• What the exercise asks: Write the records out exactly as they read, but not the pictures.

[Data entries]
• • •
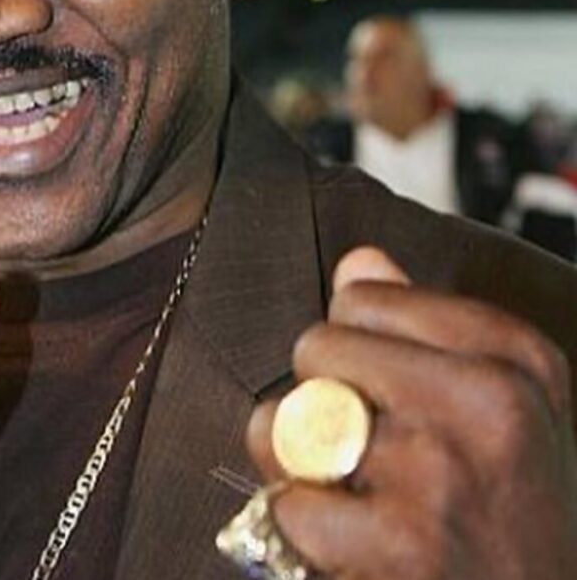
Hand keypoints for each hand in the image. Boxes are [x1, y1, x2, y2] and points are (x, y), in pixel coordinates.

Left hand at [246, 246, 576, 579]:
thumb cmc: (512, 513)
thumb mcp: (501, 407)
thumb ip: (424, 326)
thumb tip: (360, 259)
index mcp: (515, 357)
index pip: (362, 295)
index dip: (356, 346)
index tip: (392, 396)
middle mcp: (490, 404)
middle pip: (318, 346)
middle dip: (321, 398)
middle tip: (366, 450)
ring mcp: (443, 470)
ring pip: (288, 419)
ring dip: (297, 461)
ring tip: (352, 494)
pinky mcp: (403, 542)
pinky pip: (289, 502)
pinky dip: (303, 527)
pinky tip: (354, 544)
• • •
• Response to this exercise:
Hand keypoints for each hand in the image. Boxes are [x1, y1, x2, y2] and points are (x, y), in pixel coordinates.

Left hand at [246, 246, 576, 579]:
thumb cmc: (512, 513)
thumb mcp: (501, 407)
thumb ip: (424, 326)
thumb tip: (360, 259)
index mcp: (515, 357)
index pip: (362, 295)
index dip: (356, 346)
index tip: (392, 396)
middle mcp: (490, 404)
middle pip: (318, 346)
middle dip: (321, 398)
middle tip: (366, 450)
ring mcp: (443, 470)
ring pip: (288, 419)
ring dip: (297, 461)
ring tip: (352, 494)
pinky mcp: (403, 542)
pinky pip: (289, 502)
pinky dip: (303, 527)
pinky tip: (354, 544)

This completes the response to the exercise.